Pundits are now busy trying to figure out the implications of the S&P's decision to lower the U.S. credit rating. Will it cause interest rates to rise? Will it push us closer to another recession? Was the lowering justified?

Credit ratings agencies are influenced by economics and politics, producing judgments of credit worthiness that are occasionally accurate and often maligned from the rear-view mirror or AAA+ companies that declare bankruptcy. Companies and countries can lobby the credit rating agencies, trying to prove to them that they are more worthy than they are. The Treasury is arguing that the downgrade was based on flawed calculations, off by $2 Trillion. As it turns out, the credit rating agency doesn't care about it being off by $2 Trillion... and why should it?
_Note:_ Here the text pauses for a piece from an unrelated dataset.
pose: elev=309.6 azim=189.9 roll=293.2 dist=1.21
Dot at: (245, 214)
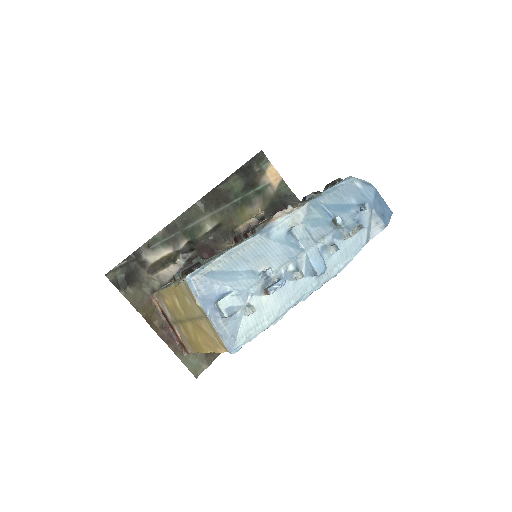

The medium and long term projections of the economy that are used by the Congressional Budget Office (CBO) are little more than educated guesswork anyway (anyone remember the massive budget bonuses from the end of the Cold War?).

The S&P certainly included in its judgement the fact that the U.S. has one of the lowest tax rates of any OECD country and cannot be long term economically viable without raising revenue and lowering expenses. In addition to the data on projected revenue and expenses, the S&P weighs the political climate. In this case, they are sending a clear message to the politicians who decided to threaten to not pay U.S. obligations with the political games associated with the debt ceiling. Note to Washington: When you brag that you may or may not fulfill your obligations, the next person in line gets to hear that as well.

The S&P is doing something that the adults in Washington should have done a long time ago, noticed that you can't keep cutting your tax revenue while raising your expenses and simultaneously threaten that you won't pay off obligations... and still be considered AAA+ creditworthy. There are a lot of descriptions for countries and companies that operate without regard to any reality of finances but AAA+ creditworthy is not one of them.

So what is the interpretation of this credit rating cut? Short term, few people really know and many people think it will have little impact. Long term, its another sign that the U.S. is allowing itself to self-destruct piece by piece, year by year with political games being played while real Americans suffer.

This credit rating shift will certainly prompt a series of finger pointing exercises -- from those who manufactured the debt ceiling crisis to those who allowed the crisis to occur in the first place. In the end, it is America that loses in these games of manufactured political and economic brinksmenship, as the S & P just reminded us all.

As for that friend, after seeing how cavalier he was about paying me back, I dropped his credit rating all the way down to zero and, to this day, he can't even borrow a pen from me. Let's hope that, in the long term, creditors doesn't adopt this same attitude towards the U.S.